Model profiling requires each op's input and output tensor shapes, which means users need to perform a shape_infer before calling profile function of onnx_tool.Graph.
Here are profiling items:
- Forward MACs(or FLOPs) and its percentage
- Backward MACs(or FLOPs) and its percentage(experimental)
- Memory usage (in bytes) and its percent
- Parameter number(static tensor size) and its percent
- Input tensor shape(index=0) and output tensor shape(index=0)
- Sparse pattern, sparse block ratio and sparse ratio.
-
1 MAC = float(a) * float(b) + float(c)
This formula is implemented as one instruction on most hardware platform. -
Treat other instructions as 1 MAC, like cmp, add, and mov. Although these instructions are much lighter than float computation instruction.
-
Special function's MACs are not accurate and quite different between different platforms. For example, there is no instruction for exp on x86 device, you need to implement this by a sequence of instructions. The total instruction number depends on how accurate result you want to get. You can treat this as the affect of fast-math.
-
onnx_tool does not consider computation optimizations. The zero padding area will not be ignored from MACs statistics. Also, onnx_tool won't assume that some ops will be fused, like the batch normalization op after the convolution op.

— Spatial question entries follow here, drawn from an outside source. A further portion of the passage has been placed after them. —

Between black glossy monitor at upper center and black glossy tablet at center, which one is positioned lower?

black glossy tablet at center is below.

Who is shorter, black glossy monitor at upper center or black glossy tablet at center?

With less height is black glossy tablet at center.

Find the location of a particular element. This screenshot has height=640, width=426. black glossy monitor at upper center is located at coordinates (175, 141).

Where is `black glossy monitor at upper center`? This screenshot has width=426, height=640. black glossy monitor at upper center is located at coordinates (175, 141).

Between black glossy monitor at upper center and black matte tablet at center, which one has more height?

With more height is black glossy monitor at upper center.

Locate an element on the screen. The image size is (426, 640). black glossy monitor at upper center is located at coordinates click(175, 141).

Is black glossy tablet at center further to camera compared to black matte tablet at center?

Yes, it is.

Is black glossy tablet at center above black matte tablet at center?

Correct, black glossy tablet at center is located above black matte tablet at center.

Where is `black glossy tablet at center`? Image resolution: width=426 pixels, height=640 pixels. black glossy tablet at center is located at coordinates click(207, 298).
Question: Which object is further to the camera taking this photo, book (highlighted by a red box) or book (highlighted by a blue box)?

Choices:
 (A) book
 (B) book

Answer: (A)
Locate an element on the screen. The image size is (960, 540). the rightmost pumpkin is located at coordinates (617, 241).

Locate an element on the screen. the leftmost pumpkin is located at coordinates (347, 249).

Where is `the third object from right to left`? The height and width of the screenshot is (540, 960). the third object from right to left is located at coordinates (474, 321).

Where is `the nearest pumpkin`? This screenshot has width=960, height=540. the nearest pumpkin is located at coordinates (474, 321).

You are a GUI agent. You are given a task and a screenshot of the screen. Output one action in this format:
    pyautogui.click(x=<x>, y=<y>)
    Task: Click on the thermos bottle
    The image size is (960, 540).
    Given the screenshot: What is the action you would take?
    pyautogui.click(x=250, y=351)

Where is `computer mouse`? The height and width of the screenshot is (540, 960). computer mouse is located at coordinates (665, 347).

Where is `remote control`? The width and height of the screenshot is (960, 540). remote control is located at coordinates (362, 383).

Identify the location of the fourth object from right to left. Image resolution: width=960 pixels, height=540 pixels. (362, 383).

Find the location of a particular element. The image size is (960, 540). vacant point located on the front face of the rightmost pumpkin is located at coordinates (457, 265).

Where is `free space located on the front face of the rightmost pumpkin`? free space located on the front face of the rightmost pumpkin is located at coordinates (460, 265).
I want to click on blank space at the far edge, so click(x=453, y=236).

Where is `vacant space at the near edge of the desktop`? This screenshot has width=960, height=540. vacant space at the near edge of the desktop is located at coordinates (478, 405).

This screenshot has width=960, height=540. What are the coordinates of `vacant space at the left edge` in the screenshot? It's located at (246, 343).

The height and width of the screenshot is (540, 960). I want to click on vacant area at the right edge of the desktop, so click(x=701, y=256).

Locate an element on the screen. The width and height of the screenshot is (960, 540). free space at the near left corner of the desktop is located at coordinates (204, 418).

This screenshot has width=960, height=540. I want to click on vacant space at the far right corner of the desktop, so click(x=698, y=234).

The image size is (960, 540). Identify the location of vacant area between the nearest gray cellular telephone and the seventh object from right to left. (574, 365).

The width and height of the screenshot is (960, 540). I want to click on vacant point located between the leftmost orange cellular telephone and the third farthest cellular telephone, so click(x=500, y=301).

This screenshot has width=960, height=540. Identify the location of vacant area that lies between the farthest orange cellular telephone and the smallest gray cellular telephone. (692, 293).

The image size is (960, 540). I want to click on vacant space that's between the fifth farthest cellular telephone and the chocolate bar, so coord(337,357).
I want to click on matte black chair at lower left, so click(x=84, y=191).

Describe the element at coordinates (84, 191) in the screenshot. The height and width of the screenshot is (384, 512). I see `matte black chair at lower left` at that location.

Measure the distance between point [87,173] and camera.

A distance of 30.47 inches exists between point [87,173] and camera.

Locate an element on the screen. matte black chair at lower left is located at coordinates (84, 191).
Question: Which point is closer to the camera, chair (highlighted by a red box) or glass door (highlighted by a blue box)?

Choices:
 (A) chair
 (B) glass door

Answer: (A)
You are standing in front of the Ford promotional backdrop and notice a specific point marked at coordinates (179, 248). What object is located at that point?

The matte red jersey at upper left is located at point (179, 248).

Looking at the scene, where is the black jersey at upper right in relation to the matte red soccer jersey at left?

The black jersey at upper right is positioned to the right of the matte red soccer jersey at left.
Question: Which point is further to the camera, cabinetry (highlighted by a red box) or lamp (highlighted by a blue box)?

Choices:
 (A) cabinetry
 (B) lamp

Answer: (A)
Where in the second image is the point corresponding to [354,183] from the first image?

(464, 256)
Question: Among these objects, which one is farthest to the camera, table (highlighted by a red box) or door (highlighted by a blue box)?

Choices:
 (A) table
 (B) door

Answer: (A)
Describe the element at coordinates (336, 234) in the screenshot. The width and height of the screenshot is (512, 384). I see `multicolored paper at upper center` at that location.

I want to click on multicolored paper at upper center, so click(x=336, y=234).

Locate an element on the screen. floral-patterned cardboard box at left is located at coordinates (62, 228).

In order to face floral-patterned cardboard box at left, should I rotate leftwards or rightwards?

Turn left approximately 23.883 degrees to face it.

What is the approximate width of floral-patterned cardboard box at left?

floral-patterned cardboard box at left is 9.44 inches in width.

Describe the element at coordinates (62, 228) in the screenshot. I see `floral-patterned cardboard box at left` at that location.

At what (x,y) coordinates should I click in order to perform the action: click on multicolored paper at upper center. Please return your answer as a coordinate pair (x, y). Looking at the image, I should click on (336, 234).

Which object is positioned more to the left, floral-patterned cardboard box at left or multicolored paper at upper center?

Layer memory usage = Weight tensor memory + Output tensor memory
The same weight tensor will be only count once.
Parameter number stands for the model space size. The total size of weight tensor.
The same weight tensor will be count once like memory.
- Sparse block pattern 1x4 means that tensor values are grouped into 1x4 blocks, the block is
a zero block if all 4 values are zeros. - Sparse ratio represents the zero value element ratio, e.g. a tensor is [1,0,0,0], the sparse ratio is 75%
- Sparse block ratio is the biggest sparse block shape which meets the limited sparse ratio loss. e.g. a tensor
is [1,0,0,0], it can be sparse ratio=75% with block=1x1, also can be sparse ratio=50% with block=1x2.
-
python usage
please refer to profile_model, dynamic_input_shapes and custom_layer_register in benchmark/examples.py -
cli usage
python -m onnx_tool -h # print usage python -m onnx_tool -i 'resnet50-v1-12.onnx' -o 'resnet50_shapes.onnx'
python -m onnx_tool -i 'resnet50-v1-12.onnx' --names resnetv17_stage1_conv3_fwd resnetv17_stage1_conv2_fwd -o 'resnet50_shapes.onnx' #add hidden tensors to graph's output tensors
python -m onnx_tool -i rvm_mobilenetv3_fp32.onnx --mode profile --dynamic_inputs \ src:f32:1x3x1080x1920 r1i:f32:1x16x135x240 r2i:f32:1x20x68x120 r3i:f32:1x40x34x60 r4i:f32:1x64x17x30 downsample_ratio:f32:-1:0.25 #dynamic_inputs string format: <tensor name>:<data type>:<shape>[:<data>]